AIM: Copy every line of the listing below word for word, leaving out the pictures.

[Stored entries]

————

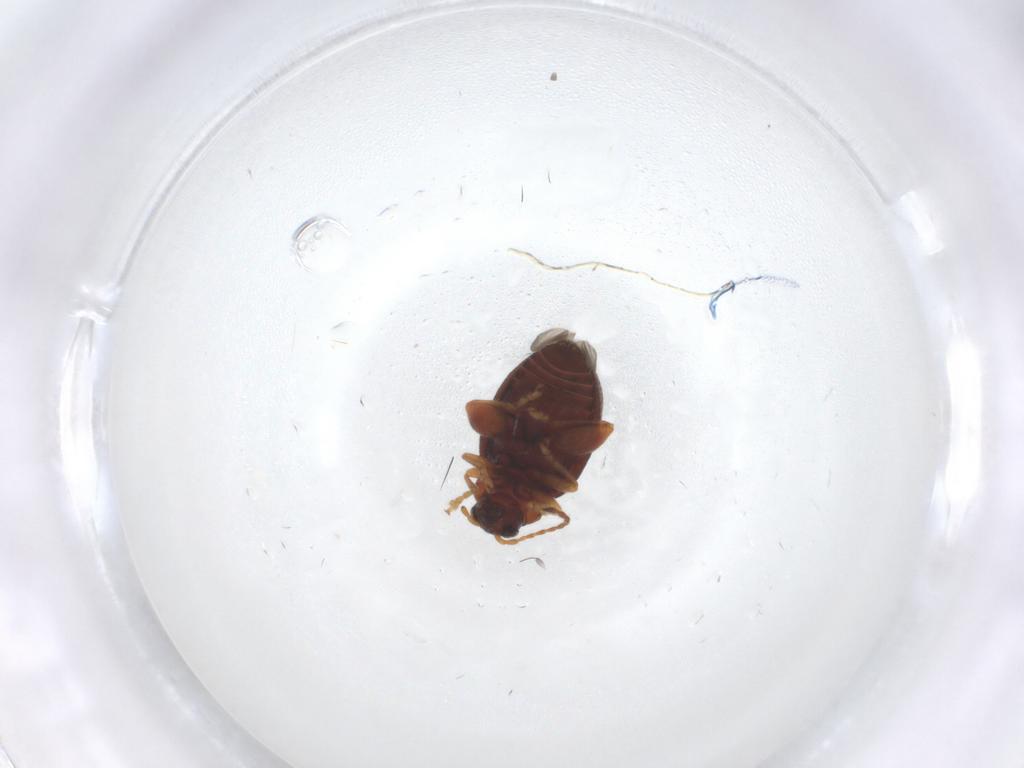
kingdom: Animalia
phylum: Arthropoda
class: Insecta
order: Coleoptera
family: Chrysomelidae
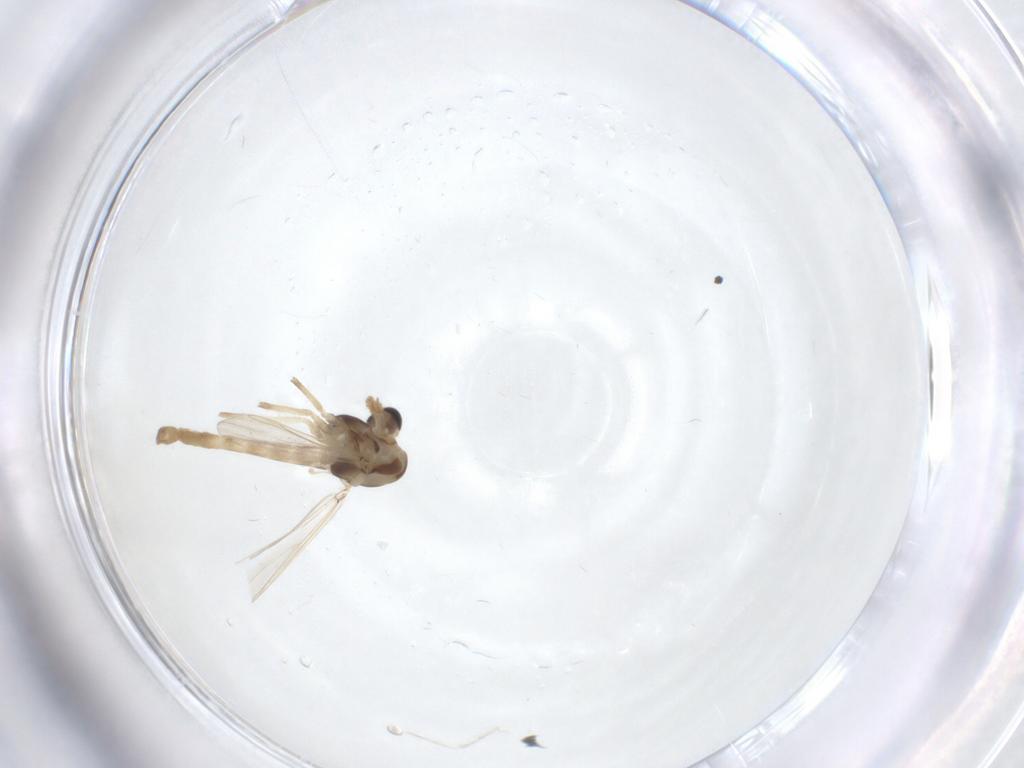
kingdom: Animalia
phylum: Arthropoda
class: Insecta
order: Diptera
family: Chironomidae
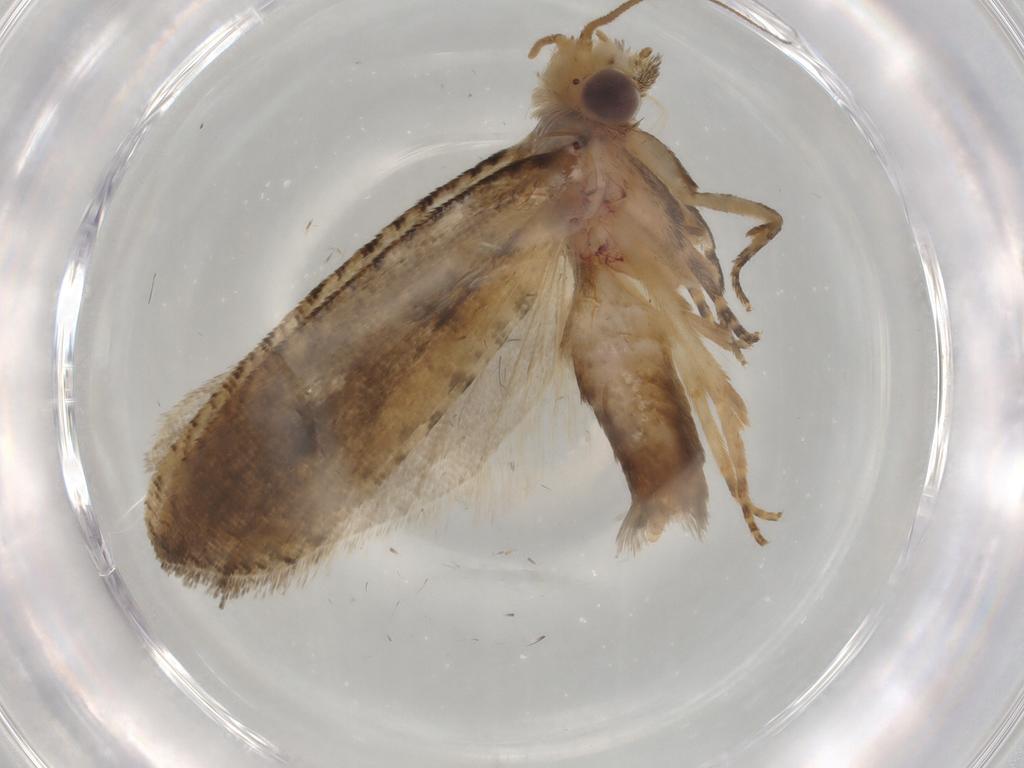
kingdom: Animalia
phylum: Arthropoda
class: Insecta
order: Lepidoptera
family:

————

TASK RESULT:
kingdom: Animalia
phylum: Arthropoda
class: Insecta
order: Coleoptera
family: Chrysomelidae
kingdom: Animalia
phylum: Arthropoda
class: Insecta
order: Diptera
family: Chironomidae
kingdom: Animalia
phylum: Arthropoda
class: Insecta
order: Lepidoptera
family:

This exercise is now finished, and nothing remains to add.